Mahout is a great basis for creating recommenders. It’s very configurable and provides many extension points. There’s still quite a lof of work in picking the right configuration parameter values, setting up rescoring and evaluating the recommendation results, but the algorithms are solid, so there’s one thing less to worry about.

There’s also a very good book, Mahout in Action, which covers recommender systems and other components of Mahout. It’s based on version 0.5 (current one is 0.8), but the code examples mostly work and the main logic of the project is the same.

Adam

  • Marcin Kubala

    Hi Adam,
    it seems that you have a (minor) typo at the penultimate code listing – signatures at line #12 and #16 doesn’t match together.

  • http://www.warski.org/ Adam Warski

    Fixed, thanks!

  • Pingback: Using Amazon’s Elastic Map Reduce to compute recommendations with Apache Mahout 0.8 | Blog of Adam Warski()

  • Pingback: Using Amazon’s Elastic MapReduce to Compute Recommendations with Apache Mahout 0.8 | Big Data NewsBig Data News()

  • Jordi Aranda

    Hi Adam, first of all thanks for the post, it was pretty interesting. Actually I’ve been also playing a little bit around with Apache Mahout on some basic recommenders and the most compromising step for me is the matrix update process. I would be very grateful if you could write something about it (e.g.: multiple update strategies and the corresponding implementations). Thanks!

  • http://www.warski.org/ Adam Warski

    I suppose you are referring to the Hadoop-based item-item algorithm (where co-occurences are counted)? Or do you mean updating the matrix in some other way?

  • Jordi Aranda

    Probably I did not explain myself well. What I would like to know is how to update the user-item matrix (data model): every time a user votes a certain item, the data model is actually changing and hence, recommendations might also change. All examples I have found so far work with an “static” dataset. In that way, I would like to know what are the main strategies to update the data model. Is it always a batch process and one must reload the data model in memory from new ratings? I did not found any blog post talking about this issue, which to me seems to be quite important. Thanks for your time!

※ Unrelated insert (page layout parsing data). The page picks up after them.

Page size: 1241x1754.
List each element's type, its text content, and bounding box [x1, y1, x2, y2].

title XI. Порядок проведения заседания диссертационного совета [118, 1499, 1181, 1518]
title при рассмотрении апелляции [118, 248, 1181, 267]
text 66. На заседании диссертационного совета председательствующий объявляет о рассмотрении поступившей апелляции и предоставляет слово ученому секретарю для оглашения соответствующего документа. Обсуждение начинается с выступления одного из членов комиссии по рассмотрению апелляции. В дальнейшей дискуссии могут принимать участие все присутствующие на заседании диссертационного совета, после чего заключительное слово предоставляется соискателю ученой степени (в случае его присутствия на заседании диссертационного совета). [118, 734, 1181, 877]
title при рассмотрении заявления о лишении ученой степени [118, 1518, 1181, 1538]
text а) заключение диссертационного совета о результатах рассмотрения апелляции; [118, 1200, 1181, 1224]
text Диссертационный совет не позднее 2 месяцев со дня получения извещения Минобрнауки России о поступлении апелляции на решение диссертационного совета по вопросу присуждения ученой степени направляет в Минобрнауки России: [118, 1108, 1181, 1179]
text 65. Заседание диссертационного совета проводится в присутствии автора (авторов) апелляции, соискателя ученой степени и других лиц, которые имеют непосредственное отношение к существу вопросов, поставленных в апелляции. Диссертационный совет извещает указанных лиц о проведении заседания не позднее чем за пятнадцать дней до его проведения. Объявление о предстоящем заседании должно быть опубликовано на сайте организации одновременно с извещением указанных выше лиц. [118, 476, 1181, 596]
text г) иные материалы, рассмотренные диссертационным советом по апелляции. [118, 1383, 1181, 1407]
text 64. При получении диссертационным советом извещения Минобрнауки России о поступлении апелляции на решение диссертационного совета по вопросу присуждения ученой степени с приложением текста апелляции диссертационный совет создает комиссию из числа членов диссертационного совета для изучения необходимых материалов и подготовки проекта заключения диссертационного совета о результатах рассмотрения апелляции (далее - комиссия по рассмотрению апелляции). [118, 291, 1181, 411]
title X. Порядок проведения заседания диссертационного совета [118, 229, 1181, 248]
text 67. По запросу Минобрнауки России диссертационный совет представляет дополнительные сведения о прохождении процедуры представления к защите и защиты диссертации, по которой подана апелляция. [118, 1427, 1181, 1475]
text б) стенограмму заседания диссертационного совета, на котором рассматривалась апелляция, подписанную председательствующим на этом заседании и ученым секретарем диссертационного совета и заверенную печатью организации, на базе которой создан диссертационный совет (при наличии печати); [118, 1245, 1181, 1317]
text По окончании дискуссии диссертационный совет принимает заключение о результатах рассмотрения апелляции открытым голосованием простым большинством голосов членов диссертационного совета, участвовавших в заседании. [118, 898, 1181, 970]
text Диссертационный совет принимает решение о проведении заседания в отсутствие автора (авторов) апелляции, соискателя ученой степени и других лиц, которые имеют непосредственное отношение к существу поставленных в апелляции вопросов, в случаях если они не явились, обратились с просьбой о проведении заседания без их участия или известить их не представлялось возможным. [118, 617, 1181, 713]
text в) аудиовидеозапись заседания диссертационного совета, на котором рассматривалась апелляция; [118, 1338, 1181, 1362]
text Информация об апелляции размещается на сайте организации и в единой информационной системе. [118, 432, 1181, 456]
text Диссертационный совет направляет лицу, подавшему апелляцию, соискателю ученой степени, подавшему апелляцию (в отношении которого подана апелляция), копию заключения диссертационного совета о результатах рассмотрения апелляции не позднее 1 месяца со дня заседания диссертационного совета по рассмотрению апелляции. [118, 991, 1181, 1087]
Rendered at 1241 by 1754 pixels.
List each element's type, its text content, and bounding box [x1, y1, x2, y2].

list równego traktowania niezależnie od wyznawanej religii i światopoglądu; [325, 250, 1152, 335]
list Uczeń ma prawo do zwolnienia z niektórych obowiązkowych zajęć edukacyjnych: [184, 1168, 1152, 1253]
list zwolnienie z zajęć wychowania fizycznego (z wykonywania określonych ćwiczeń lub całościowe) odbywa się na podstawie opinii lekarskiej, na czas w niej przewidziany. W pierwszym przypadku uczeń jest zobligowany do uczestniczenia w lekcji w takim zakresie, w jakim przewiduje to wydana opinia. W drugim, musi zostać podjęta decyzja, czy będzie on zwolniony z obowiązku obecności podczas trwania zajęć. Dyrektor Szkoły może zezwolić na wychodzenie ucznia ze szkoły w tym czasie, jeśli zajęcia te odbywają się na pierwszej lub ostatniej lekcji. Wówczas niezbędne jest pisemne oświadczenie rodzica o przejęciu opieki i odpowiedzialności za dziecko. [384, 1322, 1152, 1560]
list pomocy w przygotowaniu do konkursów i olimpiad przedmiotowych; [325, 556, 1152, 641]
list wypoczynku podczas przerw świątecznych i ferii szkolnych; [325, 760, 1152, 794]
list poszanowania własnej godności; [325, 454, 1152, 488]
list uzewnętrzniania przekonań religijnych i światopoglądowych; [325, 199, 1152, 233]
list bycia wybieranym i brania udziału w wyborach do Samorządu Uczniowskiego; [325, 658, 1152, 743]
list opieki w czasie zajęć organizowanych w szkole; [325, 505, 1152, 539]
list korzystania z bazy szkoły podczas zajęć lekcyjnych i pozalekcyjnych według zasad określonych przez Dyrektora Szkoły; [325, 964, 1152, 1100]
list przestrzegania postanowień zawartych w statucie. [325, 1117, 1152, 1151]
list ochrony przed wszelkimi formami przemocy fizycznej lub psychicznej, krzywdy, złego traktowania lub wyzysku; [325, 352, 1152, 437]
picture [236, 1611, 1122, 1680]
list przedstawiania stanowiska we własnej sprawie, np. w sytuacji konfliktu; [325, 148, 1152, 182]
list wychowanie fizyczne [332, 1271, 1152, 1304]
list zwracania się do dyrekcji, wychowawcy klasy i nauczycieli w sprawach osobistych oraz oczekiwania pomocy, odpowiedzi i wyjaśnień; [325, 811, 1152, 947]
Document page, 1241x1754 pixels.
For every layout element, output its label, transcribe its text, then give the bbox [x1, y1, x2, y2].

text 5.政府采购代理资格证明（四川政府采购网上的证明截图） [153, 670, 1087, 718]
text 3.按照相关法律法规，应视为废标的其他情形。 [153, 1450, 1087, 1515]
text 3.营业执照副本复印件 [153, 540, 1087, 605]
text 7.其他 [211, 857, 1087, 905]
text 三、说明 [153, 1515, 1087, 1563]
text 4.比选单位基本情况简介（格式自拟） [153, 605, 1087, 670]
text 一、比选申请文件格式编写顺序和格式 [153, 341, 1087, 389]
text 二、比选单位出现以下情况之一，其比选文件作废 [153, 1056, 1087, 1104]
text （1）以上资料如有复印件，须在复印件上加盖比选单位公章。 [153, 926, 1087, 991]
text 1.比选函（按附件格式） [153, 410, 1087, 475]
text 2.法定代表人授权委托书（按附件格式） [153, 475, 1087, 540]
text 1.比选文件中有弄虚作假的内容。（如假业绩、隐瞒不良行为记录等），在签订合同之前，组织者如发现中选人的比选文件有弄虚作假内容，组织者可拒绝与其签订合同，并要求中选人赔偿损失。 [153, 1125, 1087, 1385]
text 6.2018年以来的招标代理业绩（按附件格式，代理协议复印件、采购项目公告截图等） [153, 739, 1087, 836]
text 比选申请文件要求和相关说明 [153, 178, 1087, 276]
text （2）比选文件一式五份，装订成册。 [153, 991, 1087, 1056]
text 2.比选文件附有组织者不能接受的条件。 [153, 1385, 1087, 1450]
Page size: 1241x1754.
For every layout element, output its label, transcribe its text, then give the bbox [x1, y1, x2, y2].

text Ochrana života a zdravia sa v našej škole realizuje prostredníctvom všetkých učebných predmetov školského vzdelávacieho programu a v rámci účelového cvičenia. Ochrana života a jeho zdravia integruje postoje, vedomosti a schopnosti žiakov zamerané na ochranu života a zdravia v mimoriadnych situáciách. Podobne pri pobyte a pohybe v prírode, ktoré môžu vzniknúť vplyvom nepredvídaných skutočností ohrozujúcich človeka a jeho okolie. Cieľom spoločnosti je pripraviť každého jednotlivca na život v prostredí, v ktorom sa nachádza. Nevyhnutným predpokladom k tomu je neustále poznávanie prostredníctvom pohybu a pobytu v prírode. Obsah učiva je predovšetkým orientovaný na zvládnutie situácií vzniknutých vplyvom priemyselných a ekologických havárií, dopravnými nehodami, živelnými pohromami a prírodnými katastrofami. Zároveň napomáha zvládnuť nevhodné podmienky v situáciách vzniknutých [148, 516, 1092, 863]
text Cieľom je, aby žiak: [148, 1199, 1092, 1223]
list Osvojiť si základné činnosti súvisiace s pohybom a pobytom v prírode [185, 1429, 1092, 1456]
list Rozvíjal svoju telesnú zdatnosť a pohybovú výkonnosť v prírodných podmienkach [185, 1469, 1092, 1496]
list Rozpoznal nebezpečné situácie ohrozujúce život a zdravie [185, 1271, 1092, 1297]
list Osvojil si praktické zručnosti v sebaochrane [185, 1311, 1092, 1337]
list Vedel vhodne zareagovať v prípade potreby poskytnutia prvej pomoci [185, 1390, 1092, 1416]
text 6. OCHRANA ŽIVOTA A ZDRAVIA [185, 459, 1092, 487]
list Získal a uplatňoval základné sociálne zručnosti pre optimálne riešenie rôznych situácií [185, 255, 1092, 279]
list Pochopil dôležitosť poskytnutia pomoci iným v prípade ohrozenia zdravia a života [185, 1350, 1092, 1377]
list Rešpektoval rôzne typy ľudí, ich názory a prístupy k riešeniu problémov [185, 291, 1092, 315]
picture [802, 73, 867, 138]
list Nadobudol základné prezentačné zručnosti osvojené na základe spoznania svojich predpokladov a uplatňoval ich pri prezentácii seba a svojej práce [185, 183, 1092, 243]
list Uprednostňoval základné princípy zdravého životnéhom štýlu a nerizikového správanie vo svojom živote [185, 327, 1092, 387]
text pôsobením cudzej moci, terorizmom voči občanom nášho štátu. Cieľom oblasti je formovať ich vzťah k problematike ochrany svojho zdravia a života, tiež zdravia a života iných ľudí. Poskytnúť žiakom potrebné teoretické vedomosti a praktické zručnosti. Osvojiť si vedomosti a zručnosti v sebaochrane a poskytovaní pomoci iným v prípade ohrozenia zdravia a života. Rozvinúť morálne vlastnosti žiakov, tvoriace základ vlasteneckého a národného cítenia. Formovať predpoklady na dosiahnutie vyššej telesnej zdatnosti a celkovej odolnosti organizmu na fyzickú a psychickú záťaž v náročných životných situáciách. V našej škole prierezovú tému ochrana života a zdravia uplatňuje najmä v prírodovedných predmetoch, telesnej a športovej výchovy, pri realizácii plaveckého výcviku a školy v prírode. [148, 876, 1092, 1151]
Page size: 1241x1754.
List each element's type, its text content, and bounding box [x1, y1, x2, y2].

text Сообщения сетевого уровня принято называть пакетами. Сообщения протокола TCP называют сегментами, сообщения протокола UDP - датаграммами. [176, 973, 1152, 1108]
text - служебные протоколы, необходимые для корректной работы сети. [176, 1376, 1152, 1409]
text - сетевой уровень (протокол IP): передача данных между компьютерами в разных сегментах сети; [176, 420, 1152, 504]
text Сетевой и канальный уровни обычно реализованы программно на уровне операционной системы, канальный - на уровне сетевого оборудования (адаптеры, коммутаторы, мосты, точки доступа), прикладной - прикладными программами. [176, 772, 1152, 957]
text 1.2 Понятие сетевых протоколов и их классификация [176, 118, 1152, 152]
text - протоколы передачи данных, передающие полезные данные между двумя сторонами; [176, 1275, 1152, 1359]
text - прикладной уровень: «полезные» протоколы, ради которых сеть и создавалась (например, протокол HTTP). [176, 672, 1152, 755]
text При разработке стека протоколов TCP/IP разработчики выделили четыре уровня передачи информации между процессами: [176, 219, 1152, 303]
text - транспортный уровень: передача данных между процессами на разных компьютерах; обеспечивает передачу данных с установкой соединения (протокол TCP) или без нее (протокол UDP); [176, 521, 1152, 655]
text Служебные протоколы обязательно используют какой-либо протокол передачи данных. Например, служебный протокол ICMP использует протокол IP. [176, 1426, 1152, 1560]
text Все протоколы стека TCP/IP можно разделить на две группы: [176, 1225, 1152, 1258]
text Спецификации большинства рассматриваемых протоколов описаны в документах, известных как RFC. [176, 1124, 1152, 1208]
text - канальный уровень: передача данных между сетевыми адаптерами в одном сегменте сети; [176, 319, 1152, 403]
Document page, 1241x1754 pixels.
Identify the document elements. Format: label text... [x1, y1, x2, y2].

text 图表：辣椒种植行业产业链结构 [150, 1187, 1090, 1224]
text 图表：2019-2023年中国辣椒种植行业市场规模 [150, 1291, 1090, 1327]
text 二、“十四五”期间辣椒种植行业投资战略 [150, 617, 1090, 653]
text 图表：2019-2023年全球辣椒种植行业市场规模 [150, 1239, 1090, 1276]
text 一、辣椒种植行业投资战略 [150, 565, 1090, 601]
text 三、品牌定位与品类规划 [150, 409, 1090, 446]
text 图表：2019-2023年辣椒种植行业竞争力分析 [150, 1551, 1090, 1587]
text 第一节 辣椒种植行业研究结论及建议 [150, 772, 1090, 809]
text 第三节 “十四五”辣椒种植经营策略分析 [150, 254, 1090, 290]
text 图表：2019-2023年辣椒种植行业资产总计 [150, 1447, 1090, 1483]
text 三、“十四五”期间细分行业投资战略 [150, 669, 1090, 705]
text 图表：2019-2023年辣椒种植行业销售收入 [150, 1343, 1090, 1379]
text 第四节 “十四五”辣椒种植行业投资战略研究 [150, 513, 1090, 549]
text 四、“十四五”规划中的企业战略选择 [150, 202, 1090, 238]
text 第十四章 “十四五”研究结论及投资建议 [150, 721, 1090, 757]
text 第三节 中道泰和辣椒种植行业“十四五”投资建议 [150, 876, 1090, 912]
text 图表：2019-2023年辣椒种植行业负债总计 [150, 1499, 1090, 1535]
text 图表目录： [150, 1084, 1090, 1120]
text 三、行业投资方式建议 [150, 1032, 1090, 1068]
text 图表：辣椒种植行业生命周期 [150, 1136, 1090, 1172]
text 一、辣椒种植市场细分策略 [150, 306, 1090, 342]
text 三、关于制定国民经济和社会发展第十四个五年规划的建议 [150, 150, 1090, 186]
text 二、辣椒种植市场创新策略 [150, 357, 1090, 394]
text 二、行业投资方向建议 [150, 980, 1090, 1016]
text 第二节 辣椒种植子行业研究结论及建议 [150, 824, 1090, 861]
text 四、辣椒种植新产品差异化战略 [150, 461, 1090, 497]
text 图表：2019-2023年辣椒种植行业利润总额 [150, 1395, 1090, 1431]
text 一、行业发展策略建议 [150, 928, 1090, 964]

  • http://www.warski.org/ Adam Warski

    Ah, I understand. I don’t recall any specific algorithms which would deal with updating the user-item matrix (though my knowledge is certainly limited ;) ). What you do instead, is periodically throw away the old model and build a new one.

    The assumption we make here is that individual changes in user preferences don’t impact *that* much the overall behaviour of the algorithm. So recomputing the preferences can be done e.g. once every hour, once every day, or once every week, depending on the data size and the rate at which preference change.

    To actually make recommendations to new users/users with changed preferences, I apply what’s described in the “on-line” section of the blog – temporarily create a new user, and make recommendations basing only on the information from which the recommender was created.